According to Oxfam, “the billionaire boom is not a sign of a thriving economy but a symptom of a failing economic system.” Indeed, while the rich are getting richer the world is facing existential challenges, such as climate change, the runaway increase in global population which is racing toward the 11 billion mark by the end of the century (a quarter of which is under 14 years of age and nearly 10% is over 65), the rise in automation and artificial intelligence that eliminates the need even for the existing workforces and a drain on resources and strain on the environment as poor nations become even slightly richer.

Washington, which built the global economic system, can no longer be relied upon to play the role of world leader. Trump’s America First policy which he was showcasing in Davos entails both the dismantling of the international trade system – in fact, he has just imposed tariffs on several foreign products – and withdrawal of the United States into its own shell. To be fair, however, it should be noted that the United States had been reluctant – or perhaps unable – to accept its international responsibilities for some time.
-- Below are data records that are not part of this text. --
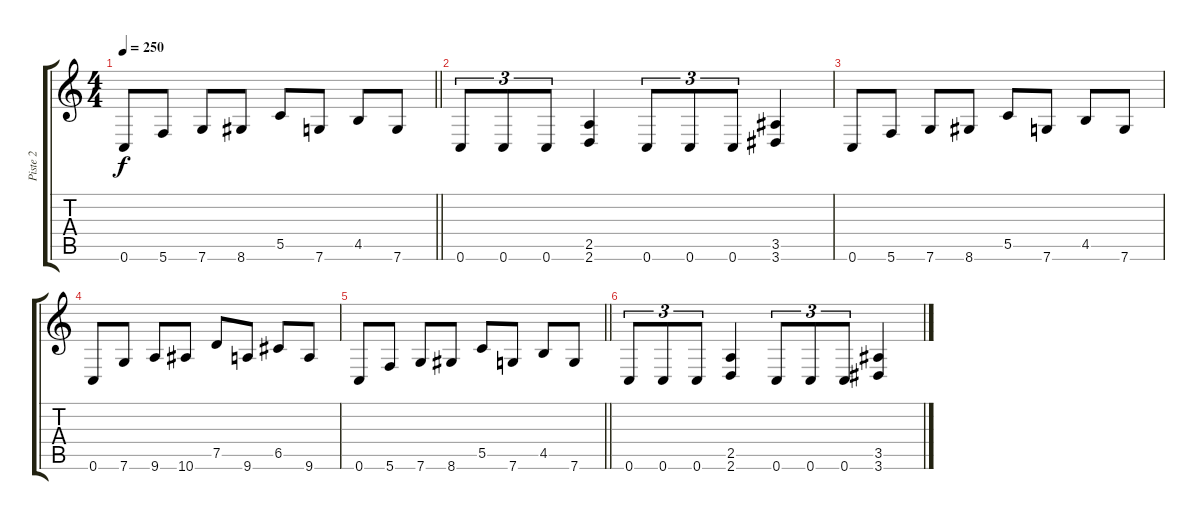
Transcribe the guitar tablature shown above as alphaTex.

\track ("Piste 2" "Piste 2") {instrument distortionguitar}
\staff {score tabs}
\tuning (D4 A3 F3 C3 G2 C2) {hide}
\ts (4 4)
\tempo 250
\clef g2
\barLineRight lightlight
\ks c
0.6.8{dy f} 5.6.8 7.6.8 8.6.8 5.5.8 7.6.8 4.5.8 7.6.8 |
0.6.8{tu (3 2)} 0.6.8{tu (3 2)} 0.6.8{tu (3 2)} (2.5 2.6).4 0.6.8{tu (3 2)} 0.6.8{tu (3 2)} 0.6.8{tu (3 2)} (3.5 3.6).4 |
0.6.8 5.6.8 7.6.8 8.6.8 5.5.8 7.6.8 4.5.8 7.6.8 |
0.6.8 7.6.8 9.6.8 10.6.8 7.5.8 9.6.8 6.5.8 9.6.8 |
\barLineRight lightlight
0.6.8 5.6.8 7.6.8 8.6.8 5.5.8 7.6.8 4.5.8 7.6.8 |
0.6.8{tu (3 2)} 0.6.8{tu (3 2)} 0.6.8{tu (3 2)} (2.5 2.6).4 0.6.8{tu (3 2)} 0.6.8{tu (3 2)} 0.6.8{tu (3 2)} (3.5 3.6).4
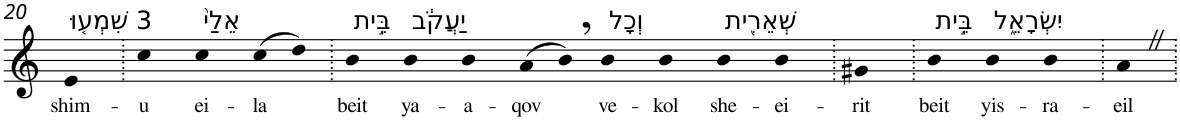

None of the problems facing the U.S. and world economy will be addressed unless – or rather until – there a major crisis. Last time, in 2008, a perfectly good crisis was wasted because it was doused by limitless free liquidity, while the problems were kicked down the road. We may not have a similar luxury this time.

So perhaps we should take heart and view Trump, for all his faults, as a potential catalyst for change. To quote a line from Goethe’s Faust, which was used by Bulgakov as an epigraph to his Master and Margarita: “I’m part of that power that eternally wills evil and eternally works good.”